• 求められること
以下の記録にある文字の行をすべて、一字も変えずに繰り返せ。画像は答えに含めないこと。

• 記録
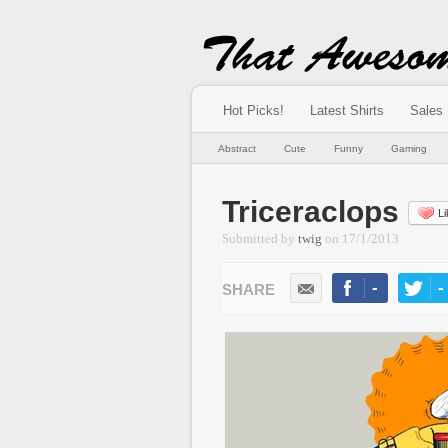
Hot Picks!
Latest Shirts
Sales
Abstract
Cute
Funny
Gaming
Triceraclops
Li
Submitted by
twig
on
17/1/2013
-
-
LIKE
TWEE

• 練習の解答
Hot Picks!
Latest Shirts
Sales
Abstract
Cute
Funny
Gaming
Triceraclops
Li
Submitted by
twig
on
17/1/2013
-
-
LIKE
TWEE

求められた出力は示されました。